Exercise –
Copy every line of the records below verbatim, omitting the pictures.

Dataset records –
================

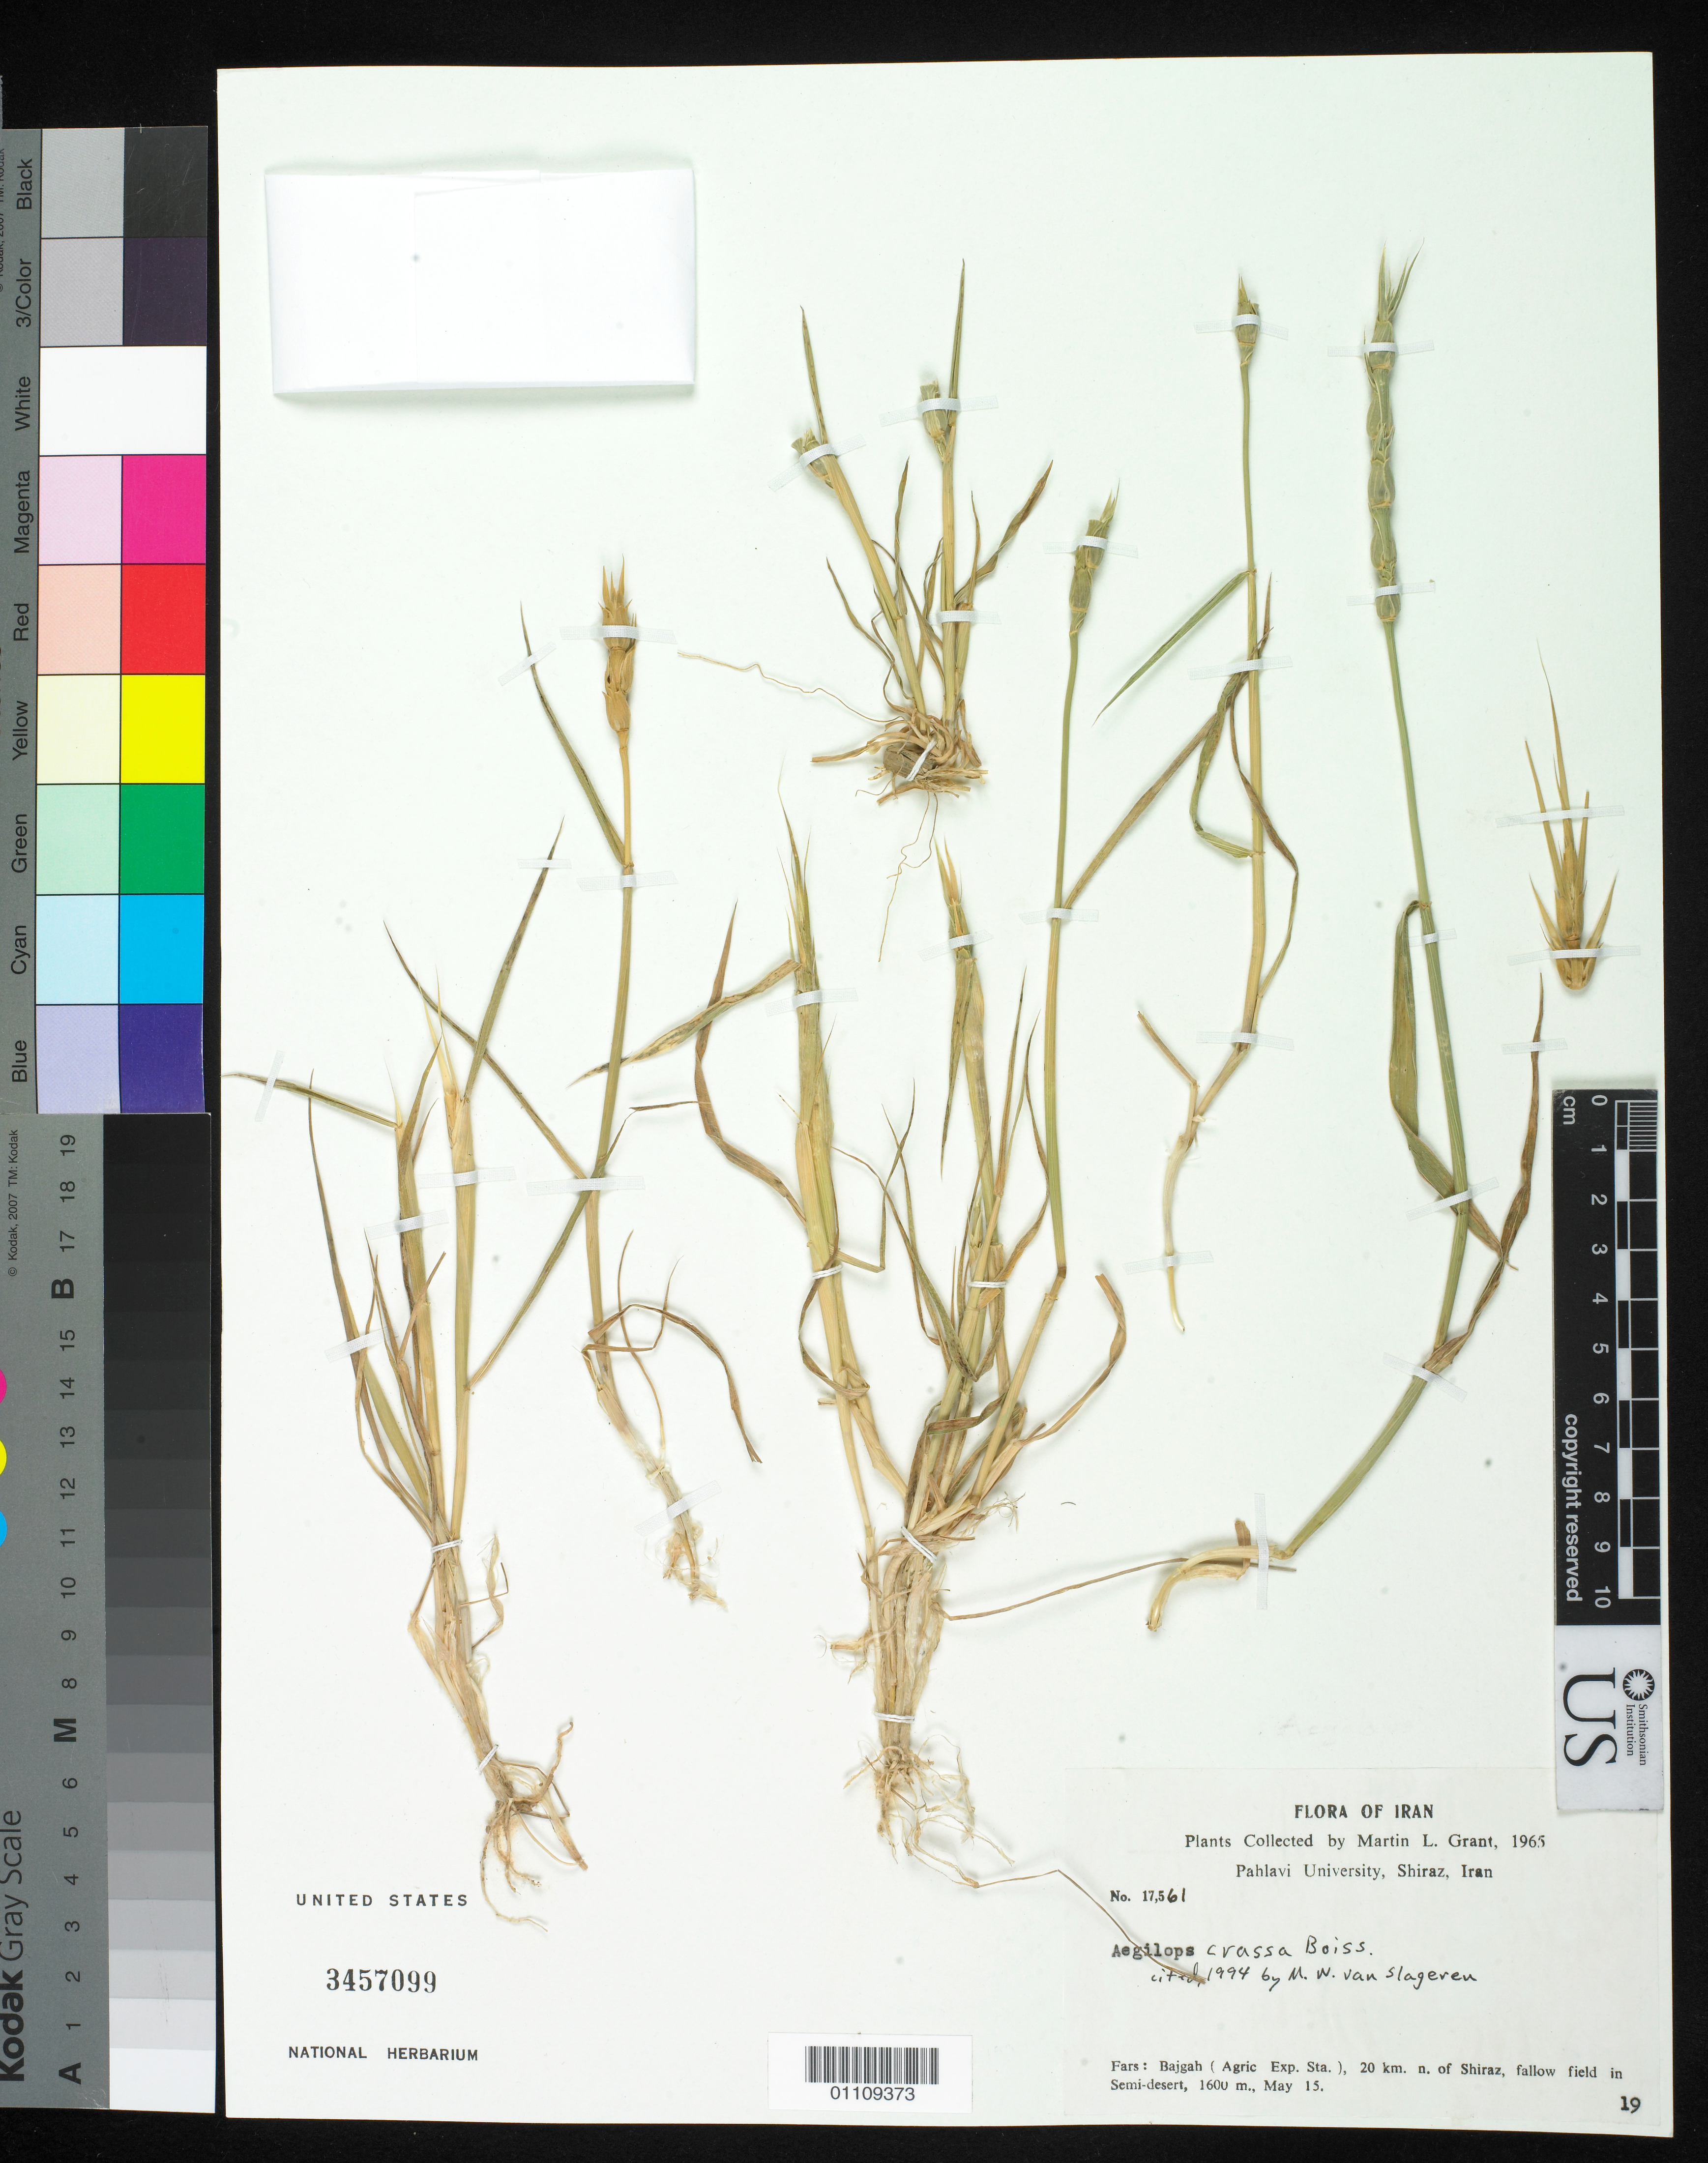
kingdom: Plantae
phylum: Tracheophyta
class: Liliopsida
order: Poales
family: Poaceae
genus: Aegilops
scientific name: Aegilops crassa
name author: Boiss.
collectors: M. L. Grant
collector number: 17561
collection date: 1965-05-15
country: Iran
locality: Bajgah (Agric Exp. Sta.), 20 km. N. of Shiraz.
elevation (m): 1600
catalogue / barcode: US 3457099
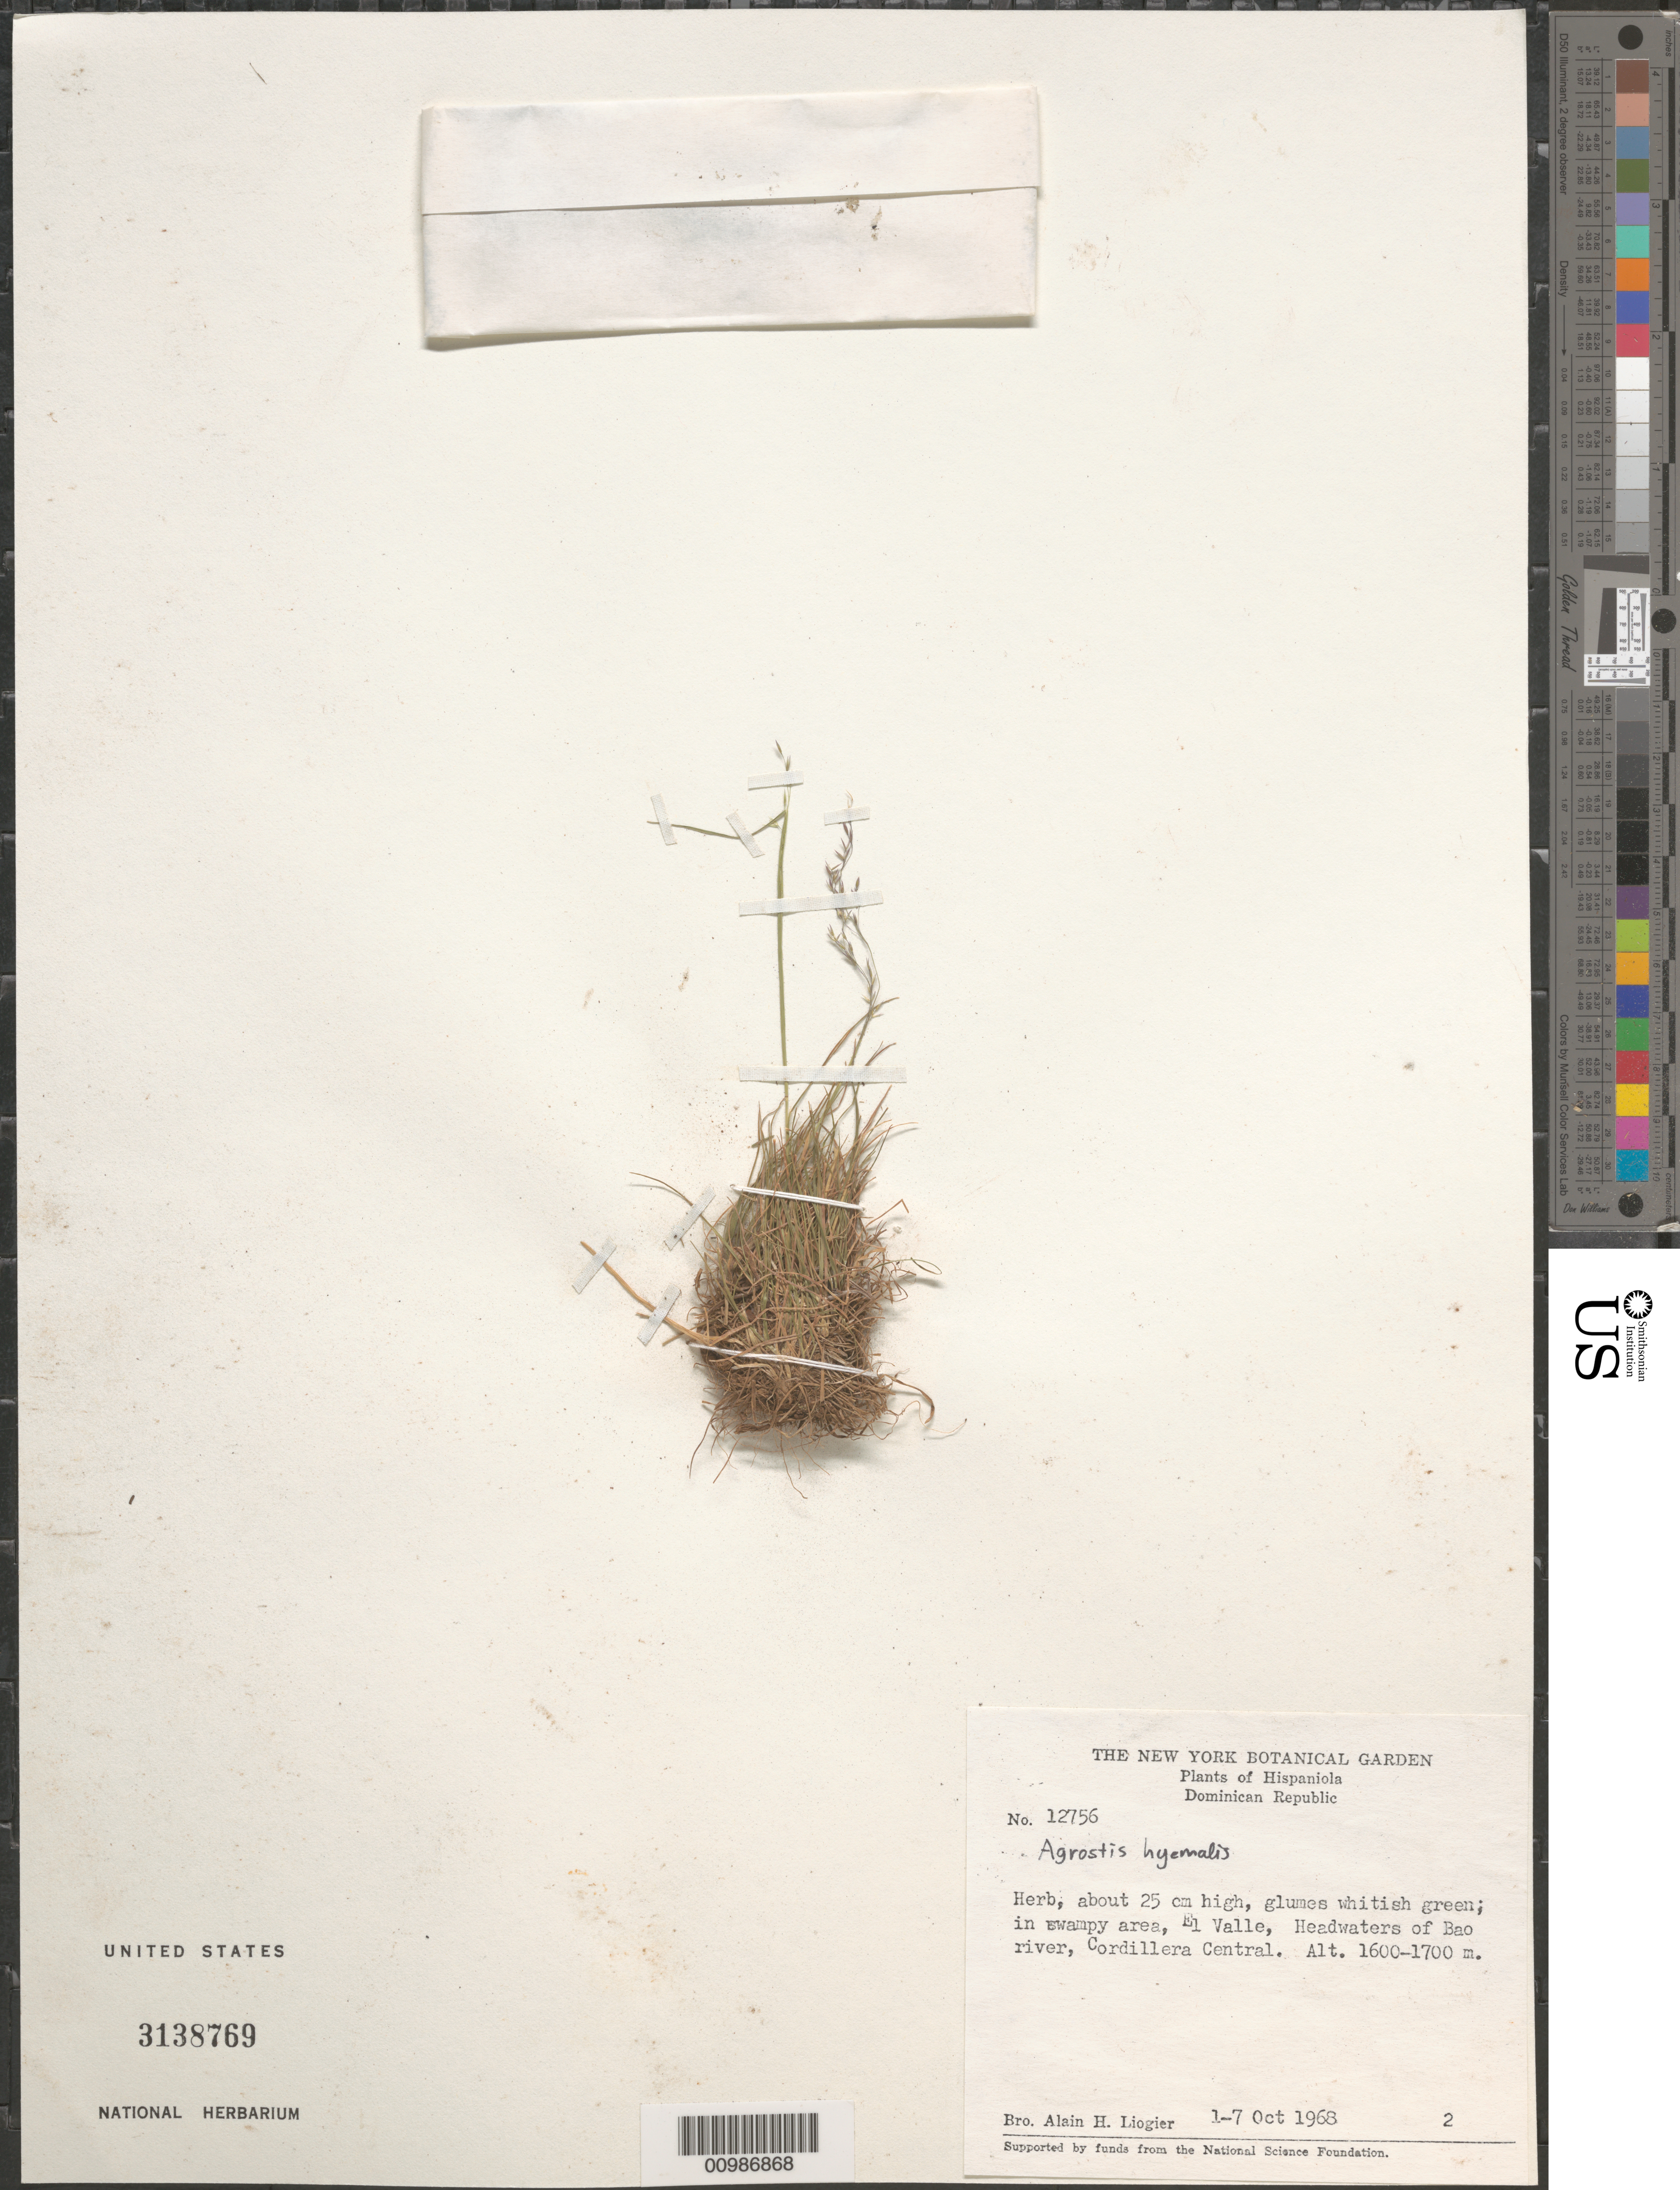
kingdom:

================

Solved exercise –
kingdom: Plantae
phylum: Tracheophyta
class: Liliopsida
order: Poales
family: Poaceae
genus: Aegilops
scientific name: Aegilops crassa
name author: Boiss.
collectors: M. L. Grant
collector number: 17561
collection date: 1965-05-15
country: Iran
locality: Bajgah (Agric Exp. Sta.), 20 km. N. of Shiraz.
elevation (m): 1600
catalogue / barcode: US 3457099
kingdom:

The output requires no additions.